News
Lee Terry, Tom White trade jabs in 2nd District debate
Terry leads White in fundraising
Published Thursday, October 14, 2010: By Don Walton, LINCOLN JOURNAL STAR
OMAHA -- It got a little more combative when Rep. Lee Terry and Tom White met Thursday in their second debate this week.
The hour-long exchange at the Omaha Press Club was politely restrained, but definitely edgier.
Terry, the six-term Republican congressman, and White, his Democratic challenger, traded blows on health care reform, economic stimulus spending, financial regulatory reform and a string of other issues.
Both had plenty of opportunity to work in their campaign talking points about the role of government, the power of Wall Street, the meaning of leadership and the influence of lobbyists and special interests.
The $800 billion stimulus package designed to prevent a deep recession from slipping into a depression was "a complete failure," Terry said.
It grew government, not the private sector, he said, and it failed to reverse unemployment.
White said Terry ignores the fact that one-third of the stimulus dollars went to tax cuts for middle-income Americans and the reality that stimulus spending in Nebraska was "directed by Gov. Dave Heineman" through his state budget expenditures.
"The economy was completely crashing" when the stimulus package was enacted, White said.
And, he said, it collapsed "under the Republican watch" during the Bush administration.
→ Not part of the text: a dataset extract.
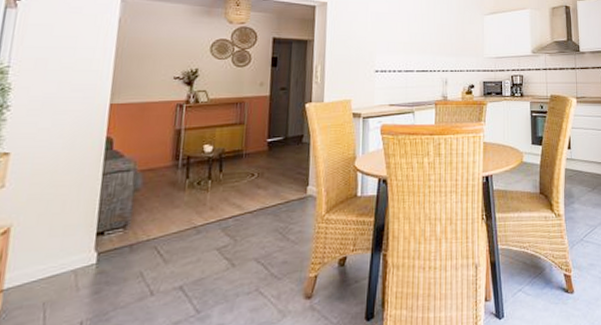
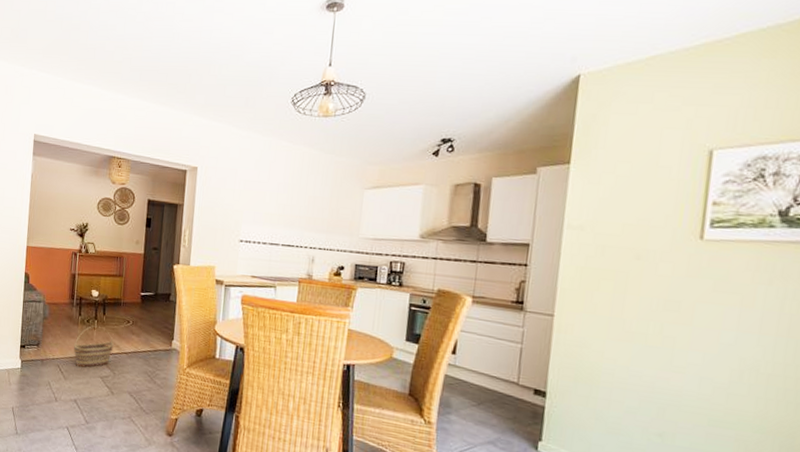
basket: none [177,186,235,242] -> present [73,326,114,368]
Terry said the new health care reform law is enormously costly, places unreasonable mandates on small businesses and is funded in part by huge reductions in Medicare spending.
"Undo this bill," the congressman said.
Replace it with legislation that would give everyone access to the kind of large-pool coverage available to members of Congress today, Terry said.
White said the answer is not to go back to the day when millions of Americans could not afford health care coverage and seniors could not buy their prescription drugs, but to move on to the next step of controlling health care costs.
"We will need to take on vested and powerful interests to control costs," he said.
And that will take courage and leadership, he said.
"It will take backbone to look the pharmaceutical companies (in the eye) and say: ‘We're not your chump anymore.'"
Terry said critics of the industry fail to recognize that higher prescription costs in the United States help pay for expensive research to develop new drugs that save lives.
On another topic, White criticized Terry for not supporting recently enacted financial regulatory reforms.
Terry said White favors government over the private sector and engages in "anti-business rhetoric."
But it was Terry who opposed a recent bill to provide loans to small businesses, White said.
Both candidates said they support extension of Bush-era tax cuts.
Terry said the way to finally get federal spending under control is to enact a constitutional amendment requiring a balanced budget.
"I stand on my conservative principles," the congressman said.
White said Terry "will protect the corporations while I will hold them accountable."
Terry was a member of Congress while budget deficits soared and other issues went unresolved, White said, but "he acts as if he just came to the party."
The 2nd District House candidates will meet again Tuesday in a debate sponsored by the Bellevue Chamber of Commerce.